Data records
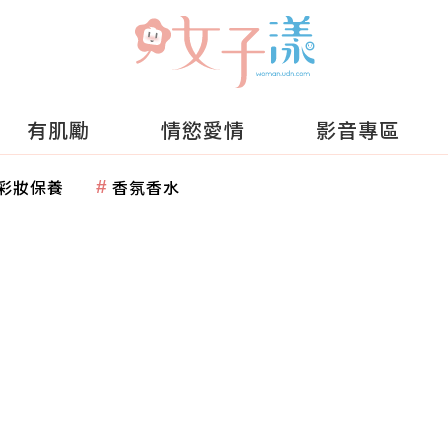
有肌勵
情慾愛情
影音專區
彩妝保養
香氛香水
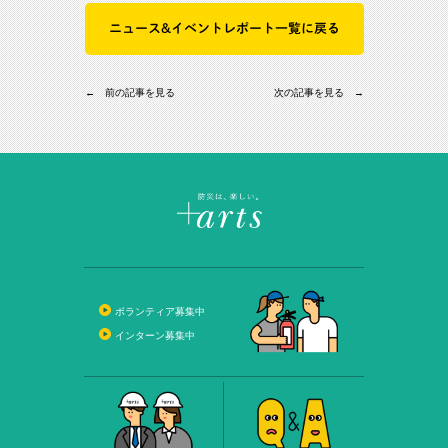
ニュース&イベントレポート一覧に戻る
← 前の記事を見る
次の記事を見る →
ボランティア募集中
インターン募集中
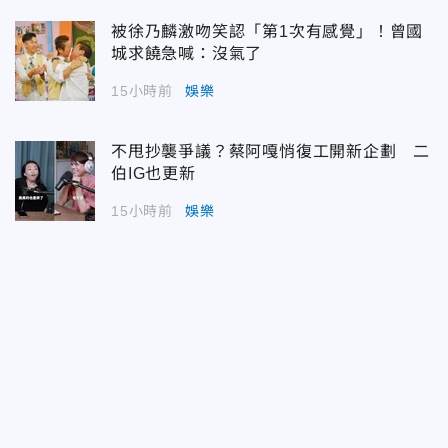
被徐乃麟激吻笑認「第1次有感覺」！曾國
城求饒急喊：沒氣了
15小時前
娛樂
不甩抄襲爭議？蔡阿嘎悄復工開新企劃 二
伯IG也更新
15小時前
娛樂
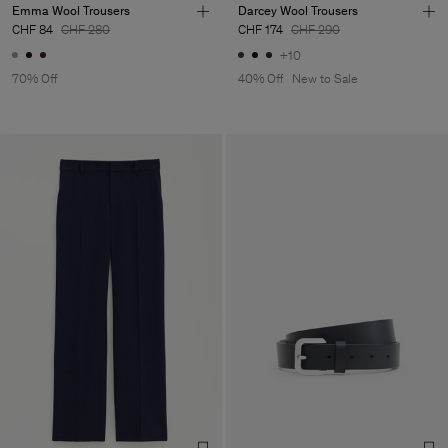
Emma Wool Trousers
Darcey Wool Trousers
CHF 84
CHF 280
CHF 174
CHF 290
+10
70% Off
40% Off
New to Sale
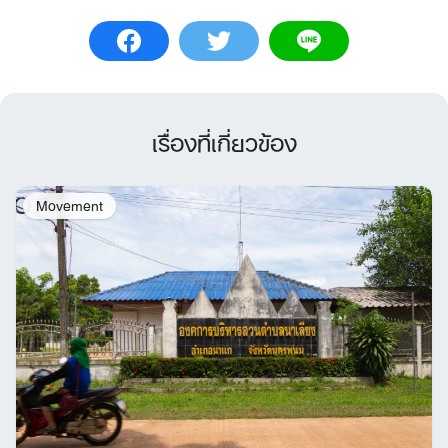
เรื่องที่เกี่ยวข้อง
Movement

— WHAT IS EXPECTED —
Transcribe the text of every record above word for word, leaving the pictures out of your answer.

— SOLVED EXERCISE —
有肌勵
情慾愛情
影音專區
彩妝保養
香氛香水
ニュース&イベントレポート一覧に戻る
← 前の記事を見る
次の記事を見る →
ボランティア募集中
インターン募集中
被徐乃麟激吻笑認「第1次有感覺」！曾國
城求饒急喊：沒氣了
15小時前
娛樂
不甩抄襲爭議？蔡阿嘎悄復工開新企劃 二
伯IG也更新
15小時前
娛樂
Emma Wool Trousers
Darcey Wool Trousers
CHF 84
CHF 280
CHF 174
CHF 290
+10
70% Off
40% Off
New to Sale
เรื่องที่เกี่ยวข้อง
Movement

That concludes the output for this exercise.